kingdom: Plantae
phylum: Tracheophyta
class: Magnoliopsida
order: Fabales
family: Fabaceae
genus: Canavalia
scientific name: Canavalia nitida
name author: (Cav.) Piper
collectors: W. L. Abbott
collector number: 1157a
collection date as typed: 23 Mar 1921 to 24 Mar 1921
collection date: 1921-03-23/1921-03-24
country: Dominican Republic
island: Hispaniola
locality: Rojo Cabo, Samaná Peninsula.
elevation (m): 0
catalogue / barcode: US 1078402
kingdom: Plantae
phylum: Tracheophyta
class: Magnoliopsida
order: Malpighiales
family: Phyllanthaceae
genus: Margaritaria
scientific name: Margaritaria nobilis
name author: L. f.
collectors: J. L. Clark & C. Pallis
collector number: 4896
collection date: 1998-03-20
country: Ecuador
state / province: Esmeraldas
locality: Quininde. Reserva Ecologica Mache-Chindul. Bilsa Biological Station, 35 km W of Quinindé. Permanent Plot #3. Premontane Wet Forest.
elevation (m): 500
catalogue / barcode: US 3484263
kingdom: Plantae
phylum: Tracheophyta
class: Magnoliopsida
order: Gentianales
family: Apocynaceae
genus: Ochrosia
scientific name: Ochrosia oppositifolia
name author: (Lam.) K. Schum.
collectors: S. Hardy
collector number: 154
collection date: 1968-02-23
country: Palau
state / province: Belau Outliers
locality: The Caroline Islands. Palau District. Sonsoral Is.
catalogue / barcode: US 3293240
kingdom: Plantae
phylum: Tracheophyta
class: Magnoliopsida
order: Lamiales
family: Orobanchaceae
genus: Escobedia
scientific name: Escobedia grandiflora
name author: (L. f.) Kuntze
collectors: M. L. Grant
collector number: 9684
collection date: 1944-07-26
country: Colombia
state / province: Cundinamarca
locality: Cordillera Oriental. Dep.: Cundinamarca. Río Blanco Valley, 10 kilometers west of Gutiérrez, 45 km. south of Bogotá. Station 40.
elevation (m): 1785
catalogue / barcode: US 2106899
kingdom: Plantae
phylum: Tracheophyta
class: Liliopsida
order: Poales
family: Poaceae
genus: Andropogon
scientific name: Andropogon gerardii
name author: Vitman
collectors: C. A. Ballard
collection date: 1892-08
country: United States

## OBJECTIVE
Copy out all of the data above, line for line, with nothing changed.

## OUTPUT FOR THIS EXERCISE
kingdom: Plantae
phylum: Tracheophyta
class: Magnoliopsida
order: Fabales
family: Fabaceae
genus: Canavalia
scientific name: Canavalia nitida
name author: (Cav.) Piper
collectors: W. L. Abbott
collector number: 1157a
collection date as typed: 23 Mar 1921 to 24 Mar 1921
collection date: 1921-03-23/1921-03-24
country: Dominican Republic
island: Hispaniola
locality: Rojo Cabo, Samaná Peninsula.
elevation (m): 0
catalogue / barcode: US 1078402
kingdom: Plantae
phylum: Tracheophyta
class: Magnoliopsida
order: Malpighiales
family: Phyllanthaceae
genus: Margaritaria
scientific name: Margaritaria nobilis
name author: L. f.
collectors: J. L. Clark & C. Pallis
collector number: 4896
collection date: 1998-03-20
country: Ecuador
state / province: Esmeraldas
locality: Quininde. Reserva Ecologica Mache-Chindul. Bilsa Biological Station, 35 km W of Quinindé. Permanent Plot #3. Premontane Wet Forest.
elevation (m): 500
catalogue / barcode: US 3484263
kingdom: Plantae
phylum: Tracheophyta
class: Magnoliopsida
order: Gentianales
family: Apocynaceae
genus: Ochrosia
scientific name: Ochrosia oppositifolia
name author: (Lam.) K. Schum.
collectors: S. Hardy
collector number: 154
collection date: 1968-02-23
country: Palau
state / province: Belau Outliers
locality: The Caroline Islands. Palau District. Sonsoral Is.
catalogue / barcode: US 3293240
kingdom: Plantae
phylum: Tracheophyta
class: Magnoliopsida
order: Lamiales
family: Orobanchaceae
genus: Escobedia
scientific name: Escobedia grandiflora
name author: (L. f.) Kuntze
collectors: M. L. Grant
collector number: 9684
collection date: 1944-07-26
country: Colombia
state / province: Cundinamarca
locality: Cordillera Oriental. Dep.: Cundinamarca. Río Blanco Valley, 10 kilometers west of Gutiérrez, 45 km. south of Bogotá. Station 40.
elevation (m): 1785
catalogue / barcode: US 2106899
kingdom: Plantae
phylum: Tracheophyta
class: Liliopsida
order: Poales
family: Poaceae
genus: Andropogon
scientific name: Andropogon gerardii
name author: Vitman
collectors: C. A. Ballard
collection date: 1892-08
country: United States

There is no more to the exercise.